A does the job for 5 days, then B comes over and does it for 15 days, then C does it for 18 days and the job is finished. How much time does C need to do the job alone?
Attempt:
Let their job effeciencies be a, b and c jobs per day respectively.
Then
$a+b=\frac{1}{80}$
$b+c=\frac{1}{20}$
$5a+15b+18c=1$
From equation 2,
$b=\frac{1}{20}-c$
From equation 1,
$a=\frac{1}{80}-b=\frac{1}{80}-(\frac{1}{20}-c)=\frac{1}{80}-\frac{1}{20}+c$
Substituting $a$ and $b$ in equation 3 and solving for $c$,
$5(\frac{1}{80}-\frac{1}{20}+c)+15(\frac{1}{20}-c)+18c=1$
I solved for c and then took its reciprocal $\frac{1}{c}$ and got 18 days as answer.

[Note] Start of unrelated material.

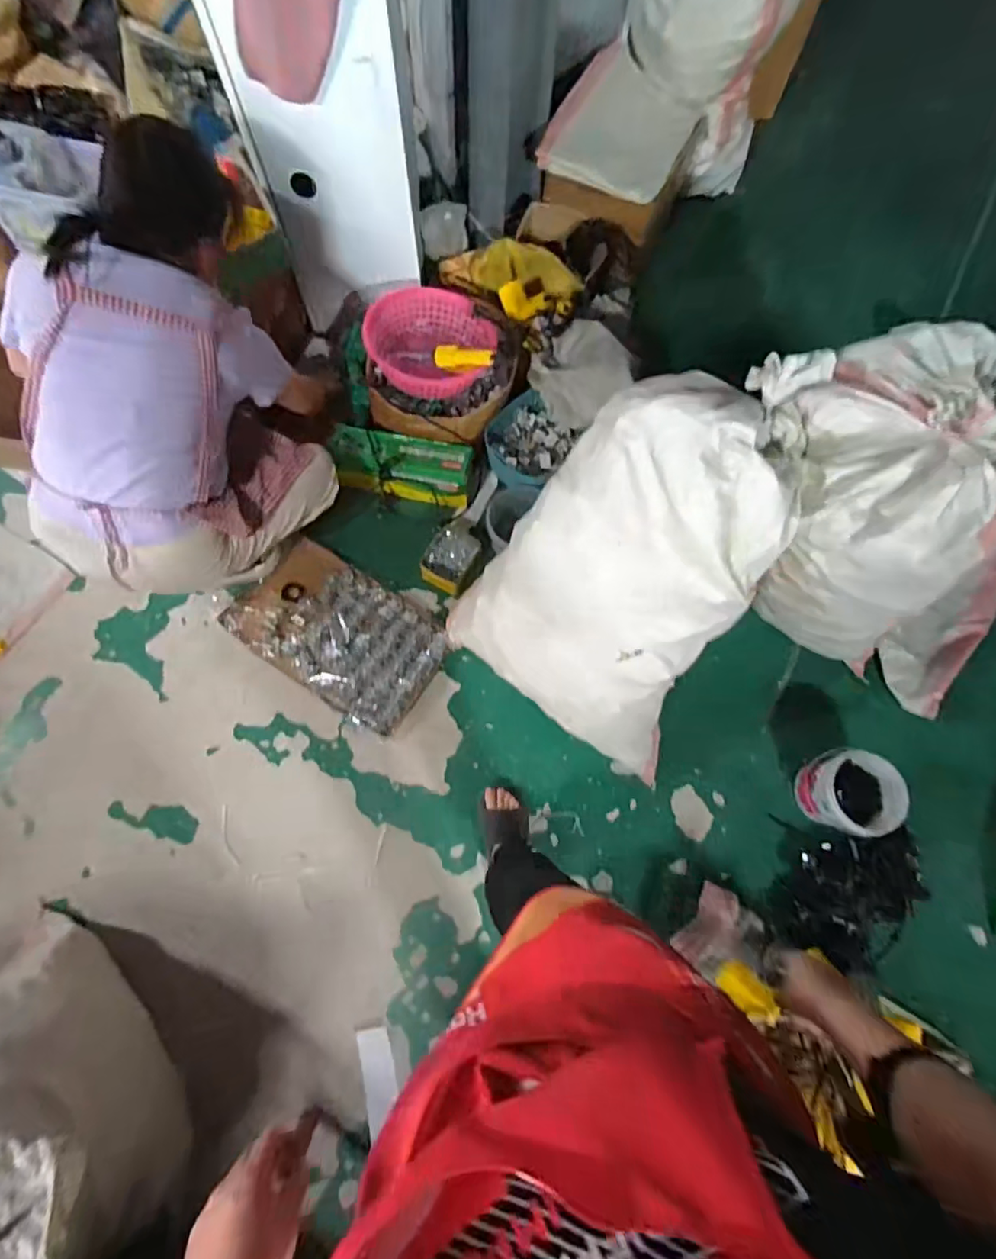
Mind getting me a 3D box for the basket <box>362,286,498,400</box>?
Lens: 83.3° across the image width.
[{"bbox_3d":[-0.170,-0.714,1.379,0.290,0.134,0.255,-21,74,-9],"label":"basket"}]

However, that makes no sense because B and C do it together in 20 days. There's no way C can do it alone in 18 days. Where am I wrong?
If we also solve for $a$ and $b$ we get $\frac{11}{640}$ and $-\frac{3}{640}$ respectively. This means that either there is a mistake in the question or person B's incompetence hinders production! :)